[[ Dataset extract, beginning ]]

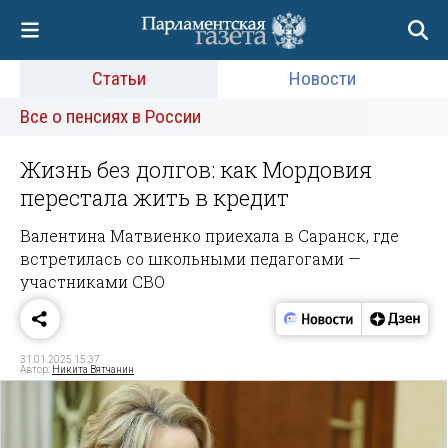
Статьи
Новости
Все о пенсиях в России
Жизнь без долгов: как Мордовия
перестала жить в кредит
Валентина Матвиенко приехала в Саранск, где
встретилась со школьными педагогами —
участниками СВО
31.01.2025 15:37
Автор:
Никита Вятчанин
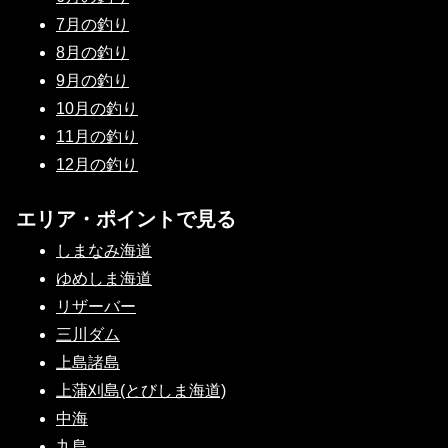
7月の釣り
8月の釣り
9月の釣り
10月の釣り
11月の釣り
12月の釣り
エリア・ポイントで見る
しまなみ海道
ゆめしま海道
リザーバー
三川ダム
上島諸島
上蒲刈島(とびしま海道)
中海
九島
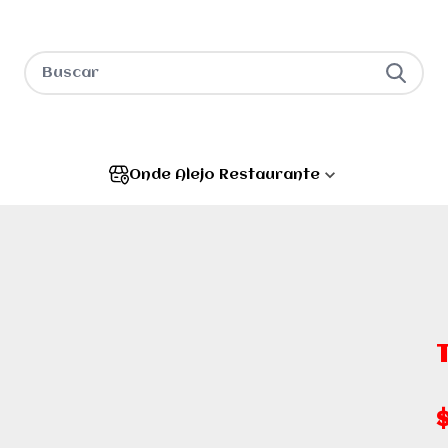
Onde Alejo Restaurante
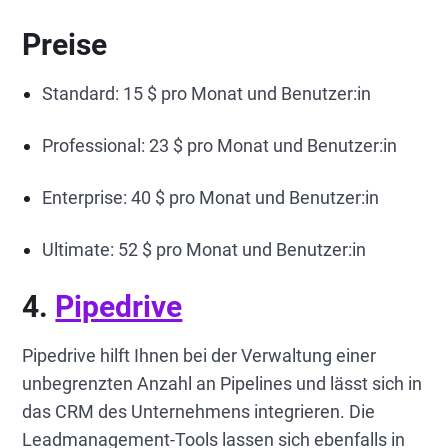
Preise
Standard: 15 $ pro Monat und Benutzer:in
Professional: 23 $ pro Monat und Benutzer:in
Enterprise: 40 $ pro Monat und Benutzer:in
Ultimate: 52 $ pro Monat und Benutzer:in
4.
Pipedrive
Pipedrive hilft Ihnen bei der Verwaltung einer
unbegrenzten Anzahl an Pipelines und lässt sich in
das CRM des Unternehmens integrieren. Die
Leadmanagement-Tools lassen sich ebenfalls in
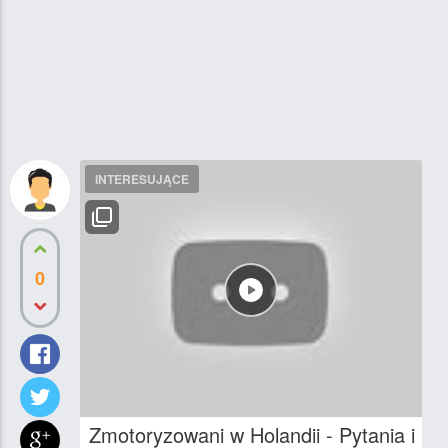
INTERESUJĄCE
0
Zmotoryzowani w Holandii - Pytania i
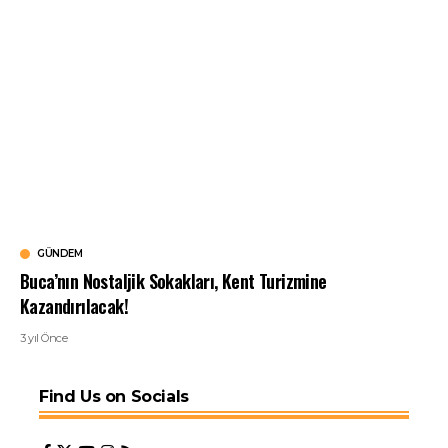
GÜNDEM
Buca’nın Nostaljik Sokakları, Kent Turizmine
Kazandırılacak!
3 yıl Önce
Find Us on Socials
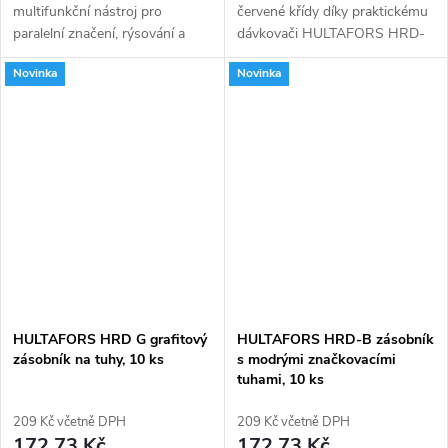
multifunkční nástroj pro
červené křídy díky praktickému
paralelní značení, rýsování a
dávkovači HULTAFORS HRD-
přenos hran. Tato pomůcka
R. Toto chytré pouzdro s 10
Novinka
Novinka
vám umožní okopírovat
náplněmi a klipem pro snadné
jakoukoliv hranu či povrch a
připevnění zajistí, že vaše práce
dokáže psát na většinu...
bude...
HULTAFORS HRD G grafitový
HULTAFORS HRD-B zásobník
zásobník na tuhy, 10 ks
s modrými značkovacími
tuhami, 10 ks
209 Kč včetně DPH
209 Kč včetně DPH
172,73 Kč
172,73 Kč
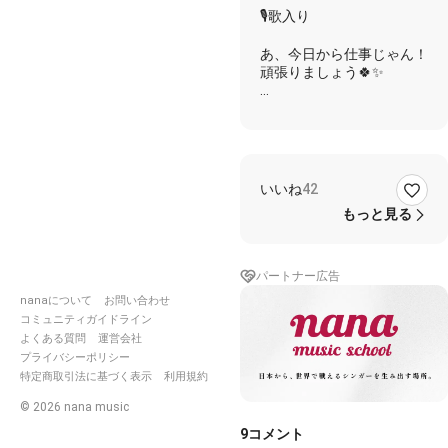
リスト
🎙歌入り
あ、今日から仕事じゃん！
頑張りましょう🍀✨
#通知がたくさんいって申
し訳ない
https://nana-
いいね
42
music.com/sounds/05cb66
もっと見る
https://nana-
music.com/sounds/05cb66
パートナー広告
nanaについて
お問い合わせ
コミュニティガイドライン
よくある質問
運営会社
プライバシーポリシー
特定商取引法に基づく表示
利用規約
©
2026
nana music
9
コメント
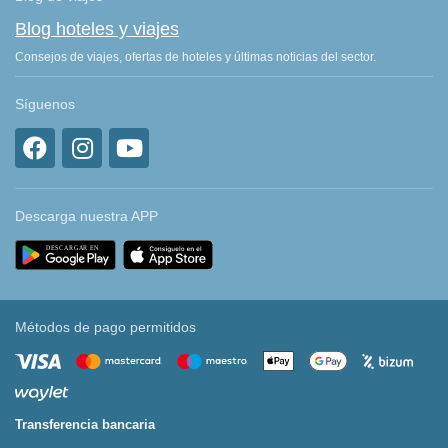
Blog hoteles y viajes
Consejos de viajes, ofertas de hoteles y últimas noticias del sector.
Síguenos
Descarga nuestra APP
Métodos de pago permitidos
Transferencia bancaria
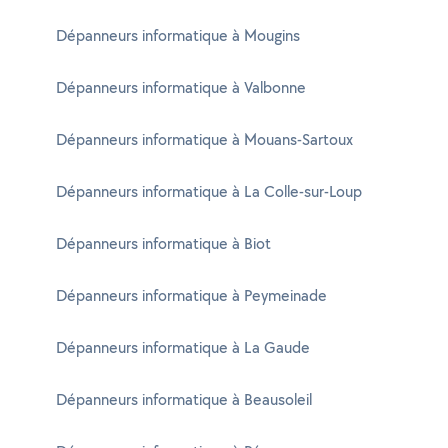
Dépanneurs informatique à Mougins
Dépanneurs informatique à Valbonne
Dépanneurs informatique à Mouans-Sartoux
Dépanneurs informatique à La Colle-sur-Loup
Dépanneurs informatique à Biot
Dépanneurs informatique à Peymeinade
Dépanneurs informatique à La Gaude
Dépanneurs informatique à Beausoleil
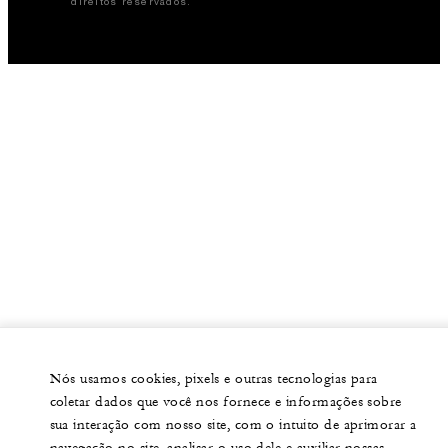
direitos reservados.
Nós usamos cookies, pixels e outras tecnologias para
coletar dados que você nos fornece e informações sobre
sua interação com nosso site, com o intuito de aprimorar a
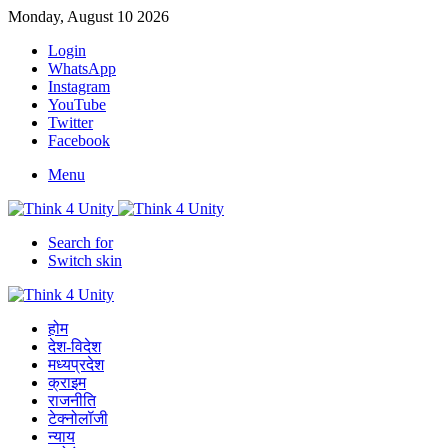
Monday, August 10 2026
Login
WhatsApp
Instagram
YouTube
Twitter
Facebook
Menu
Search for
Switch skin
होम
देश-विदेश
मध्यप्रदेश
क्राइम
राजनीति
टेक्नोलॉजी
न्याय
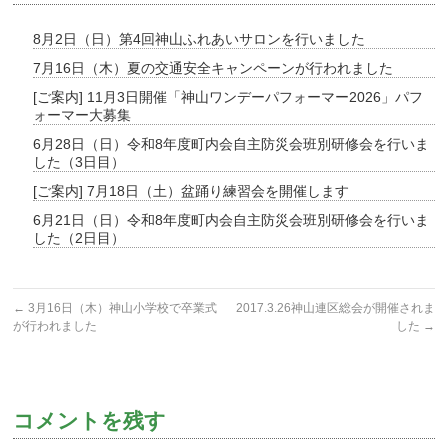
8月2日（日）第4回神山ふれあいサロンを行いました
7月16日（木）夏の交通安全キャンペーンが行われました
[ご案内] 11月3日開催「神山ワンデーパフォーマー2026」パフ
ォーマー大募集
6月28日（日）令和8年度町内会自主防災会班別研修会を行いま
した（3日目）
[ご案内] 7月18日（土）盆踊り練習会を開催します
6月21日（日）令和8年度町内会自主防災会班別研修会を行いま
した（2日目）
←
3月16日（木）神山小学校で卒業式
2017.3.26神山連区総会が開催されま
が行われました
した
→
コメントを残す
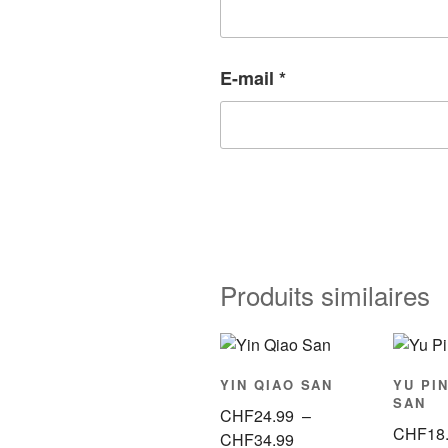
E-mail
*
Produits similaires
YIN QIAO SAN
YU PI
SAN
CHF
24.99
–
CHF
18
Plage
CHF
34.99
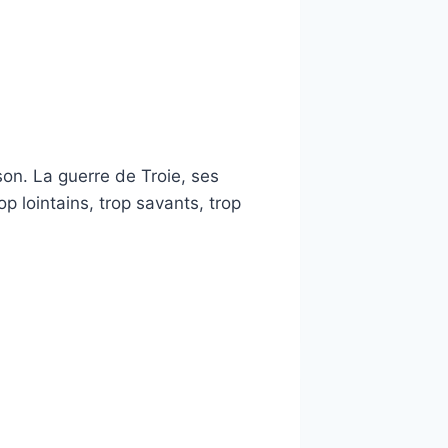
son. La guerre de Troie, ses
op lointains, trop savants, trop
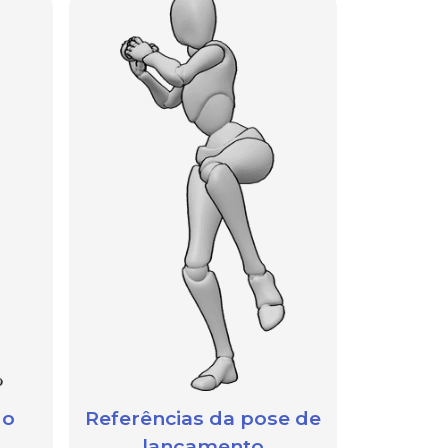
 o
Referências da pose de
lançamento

[[ Dataset extract, end ]]

● **Aim of the exercise**:
Please quote the lines from the very first one through the line that contains "Onde Alejo Restaurante", including both of those lines, and leave the pictures out of your answer.

● **Answer section**:
Статьи
Новости
Все о пенсиях в России
Жизнь без долгов: как Мордовия
перестала жить в кредит
Валентина Матвиенко приехала в Саранск, где
встретилась со школьными педагогами —
участниками СВО
31.01.2025 15:37
Автор:
Никита Вятчанин
7月の釣り
8月の釣り
9月の釣り
10月の釣り
11月の釣り
12月の釣り
エリア・ポイントで見る
しまなみ海道
ゆめしま海道
リザーバー
三川ダム
上島諸島
上蒲刈島(とびしま海道)
中海
九島
Onde Alejo Restaurante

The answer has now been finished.